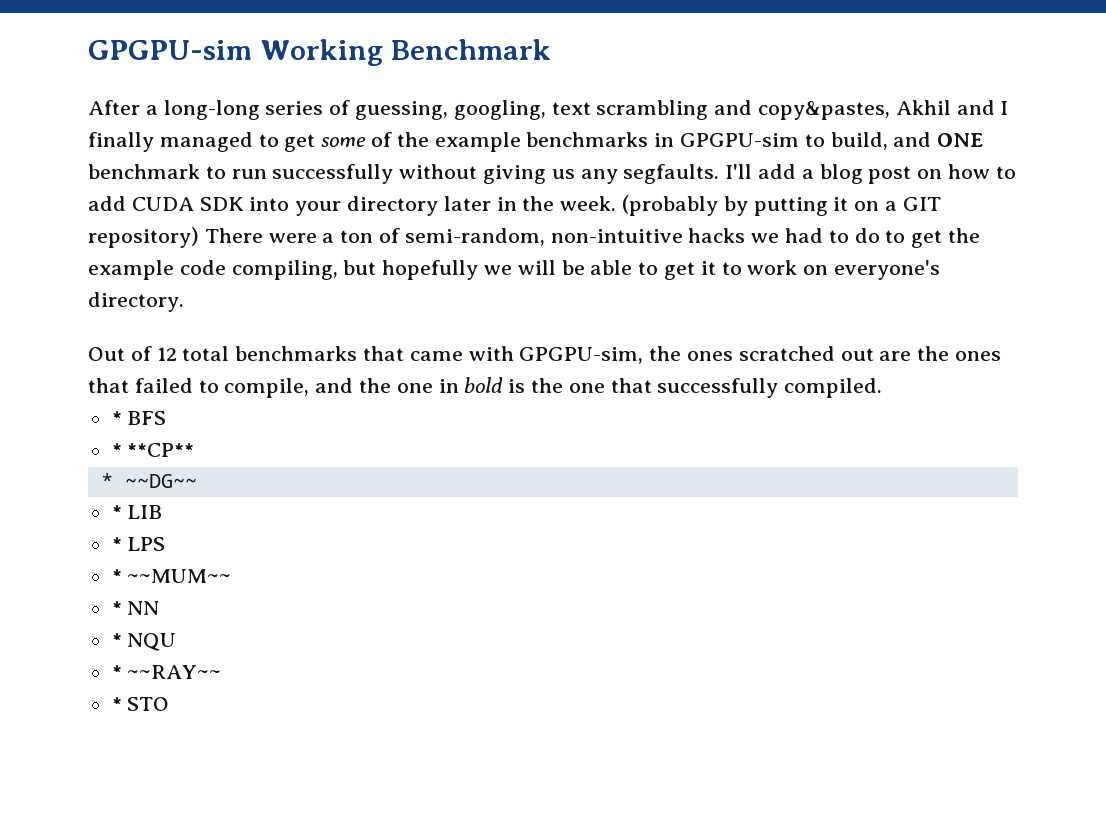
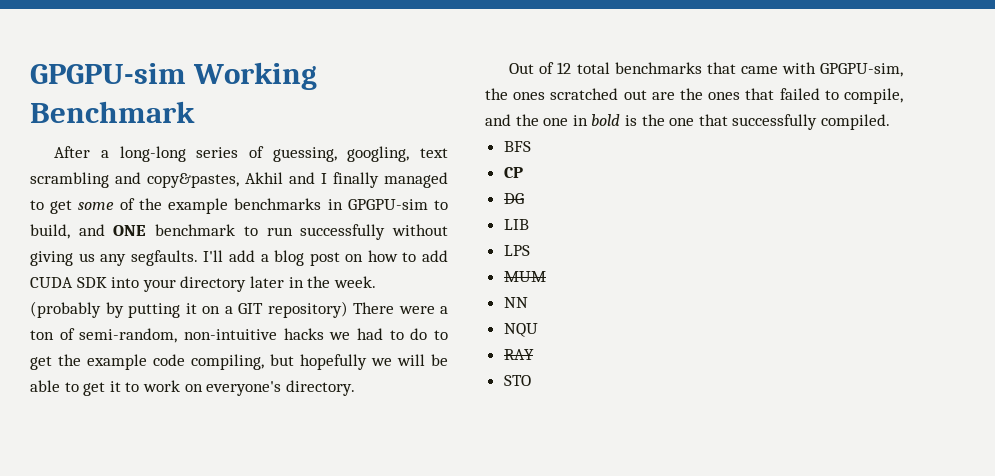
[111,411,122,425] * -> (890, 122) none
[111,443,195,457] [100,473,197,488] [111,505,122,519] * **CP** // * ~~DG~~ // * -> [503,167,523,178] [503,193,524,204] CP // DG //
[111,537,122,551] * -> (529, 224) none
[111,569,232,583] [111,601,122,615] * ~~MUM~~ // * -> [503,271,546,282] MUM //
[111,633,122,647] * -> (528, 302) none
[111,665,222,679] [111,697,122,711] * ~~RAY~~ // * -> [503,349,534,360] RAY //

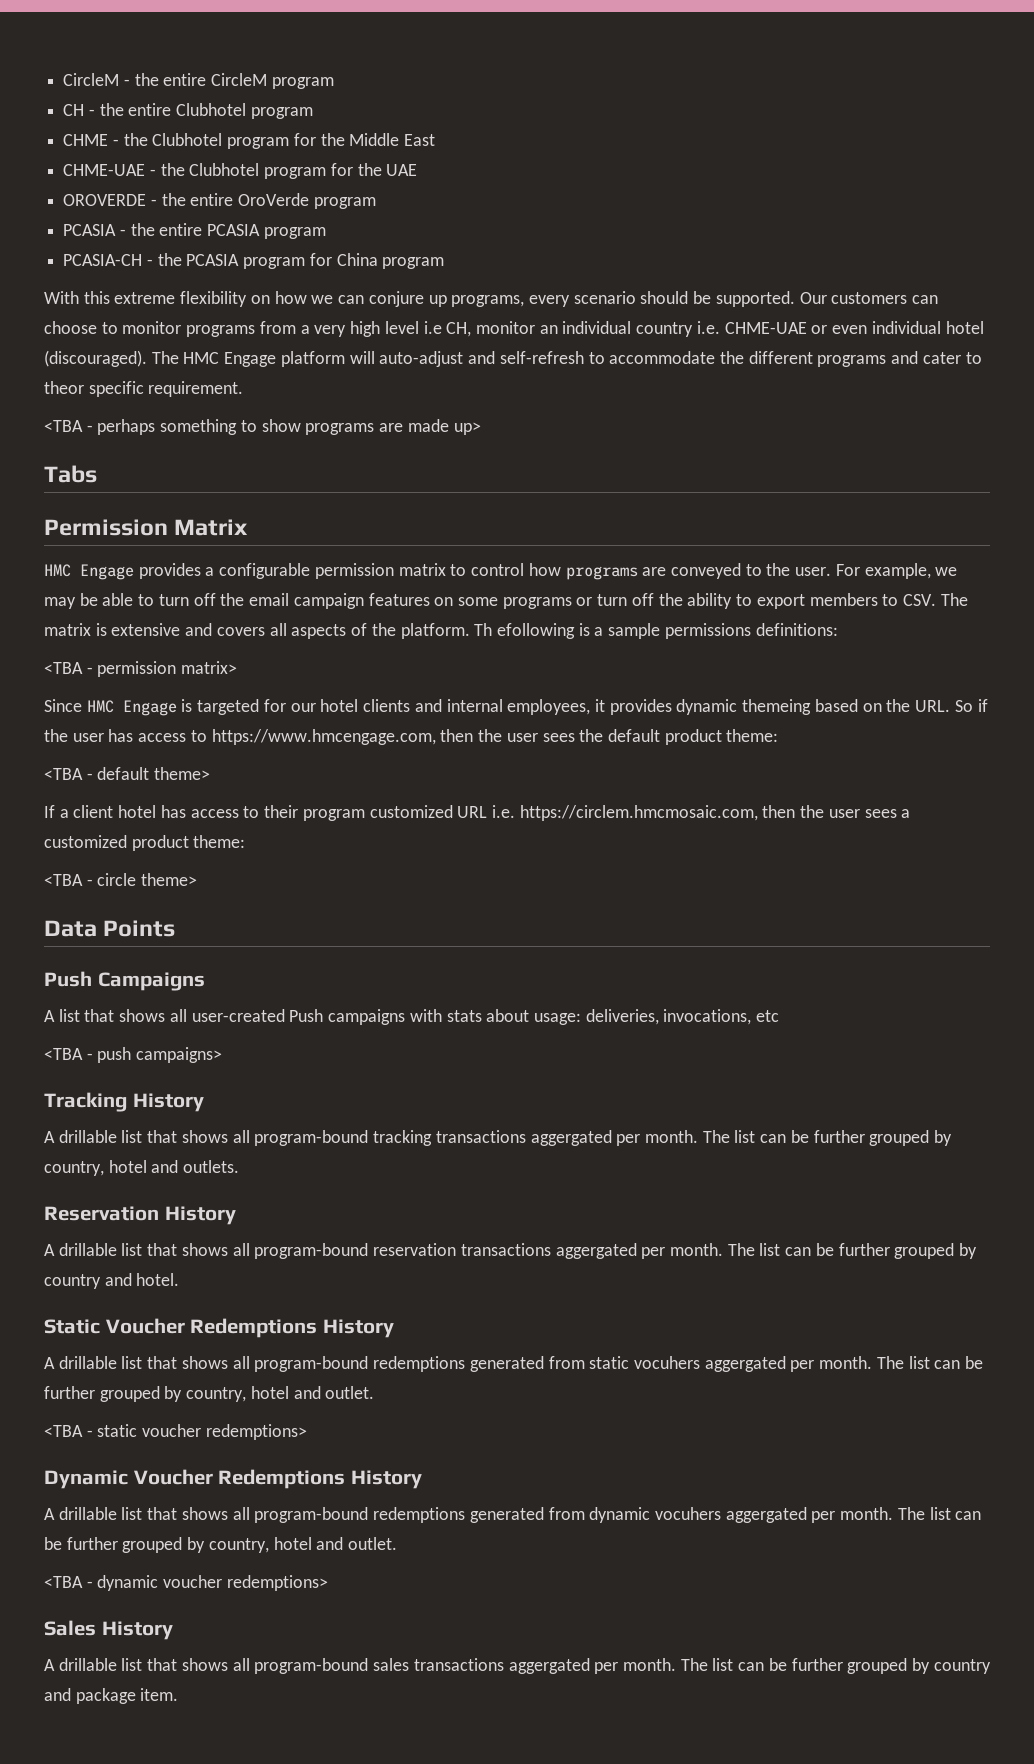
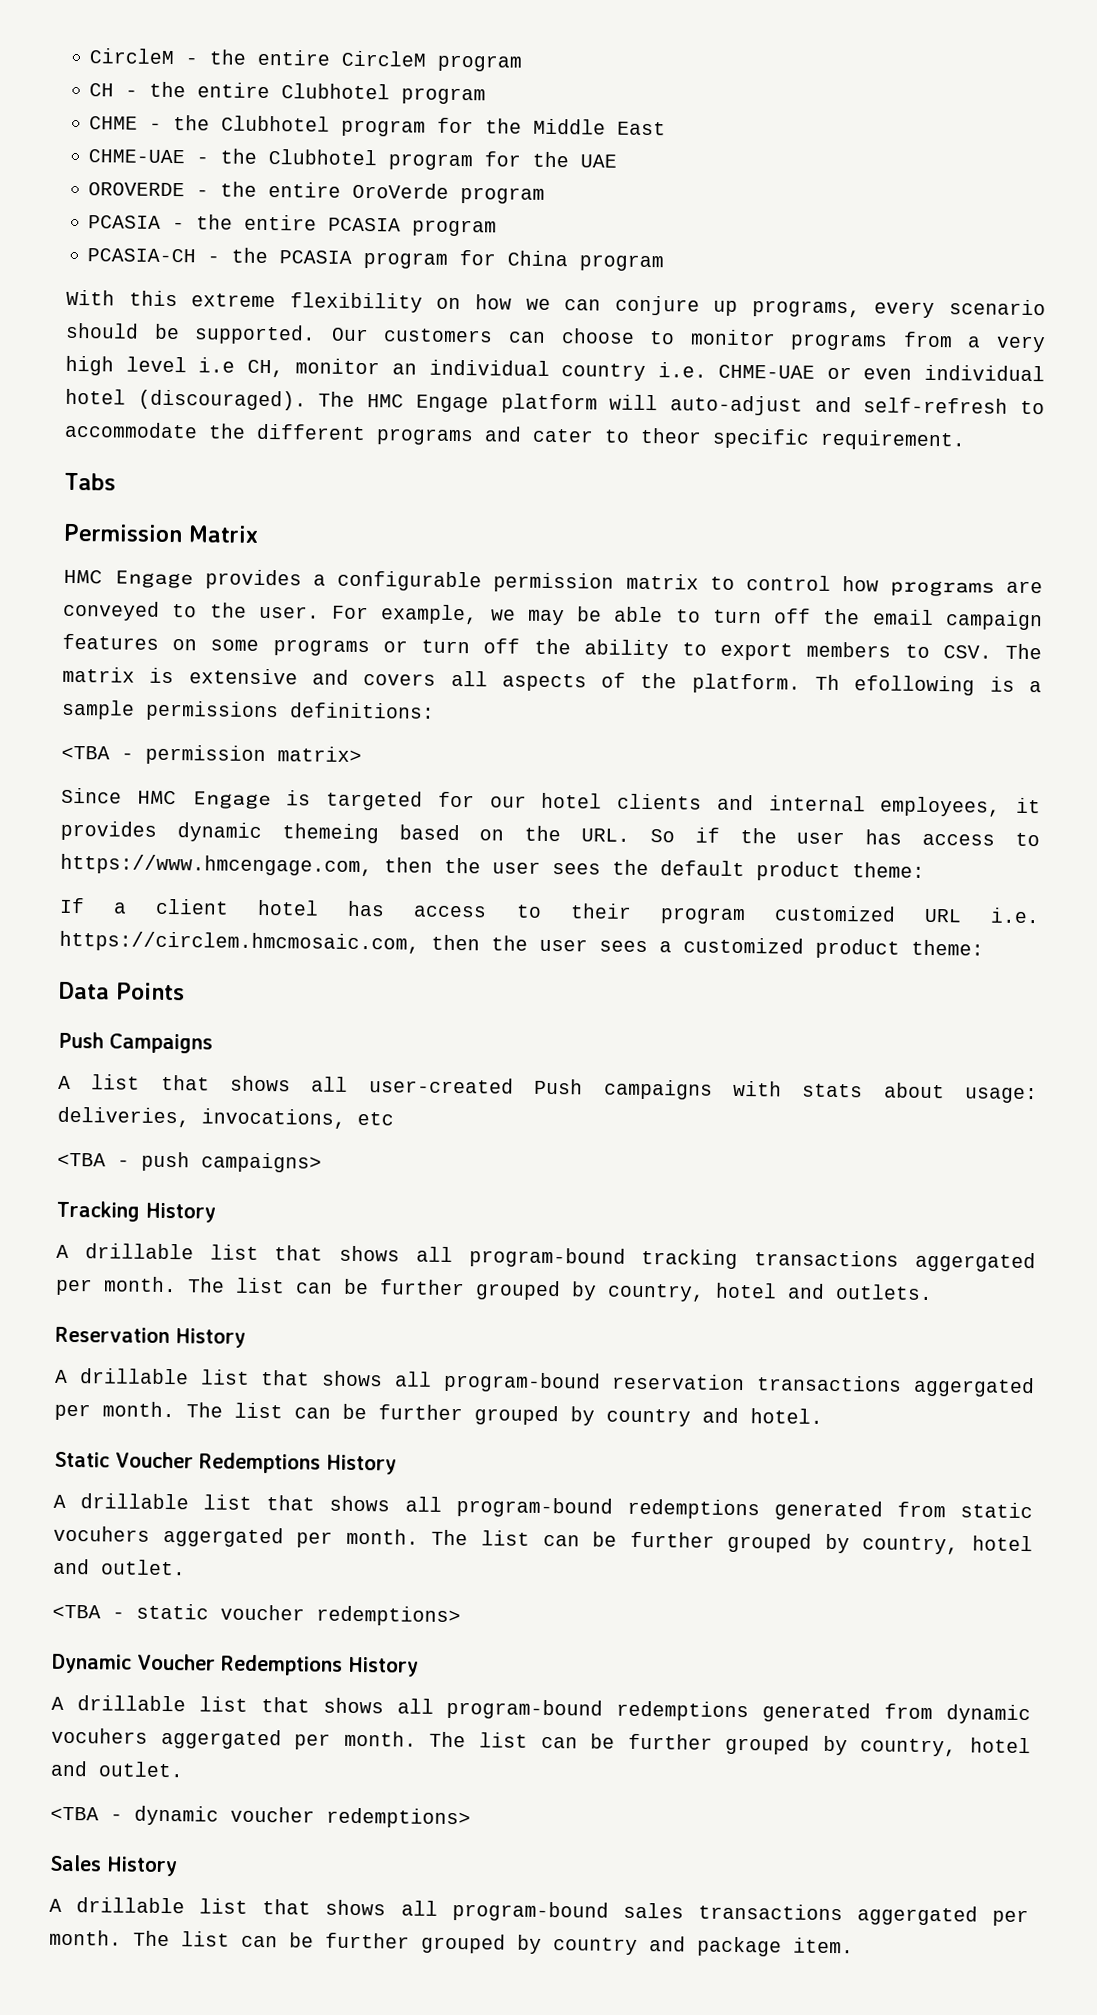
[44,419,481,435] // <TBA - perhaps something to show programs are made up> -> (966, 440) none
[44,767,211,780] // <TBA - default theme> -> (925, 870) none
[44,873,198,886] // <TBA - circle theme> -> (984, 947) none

- - - -

#### [PROMPT]
An unchanged copy of the listing, with no pictures, should be returned.

#### [EXERCISE ANSWER]
[111,411,122,425] * -> (890, 122) none
[111,443,195,457] [100,473,197,488] [111,505,122,519] * **CP** // * ~~DG~~ // * -> [503,167,523,178] [503,193,524,204] CP // DG //
[111,537,122,551] * -> (529, 224) none
[111,569,232,583] [111,601,122,615] * ~~MUM~~ // * -> [503,271,546,282] MUM //
[111,633,122,647] * -> (528, 302) none
[111,665,222,679] [111,697,122,711] * ~~RAY~~ // * -> [503,349,534,360] RAY //

[44,419,481,435] // <TBA - perhaps something to show programs are made up> -> (966, 440) none
[44,767,211,780] // <TBA - default theme> -> (925, 870) none
[44,873,198,886] // <TBA - circle theme> -> (984, 947) none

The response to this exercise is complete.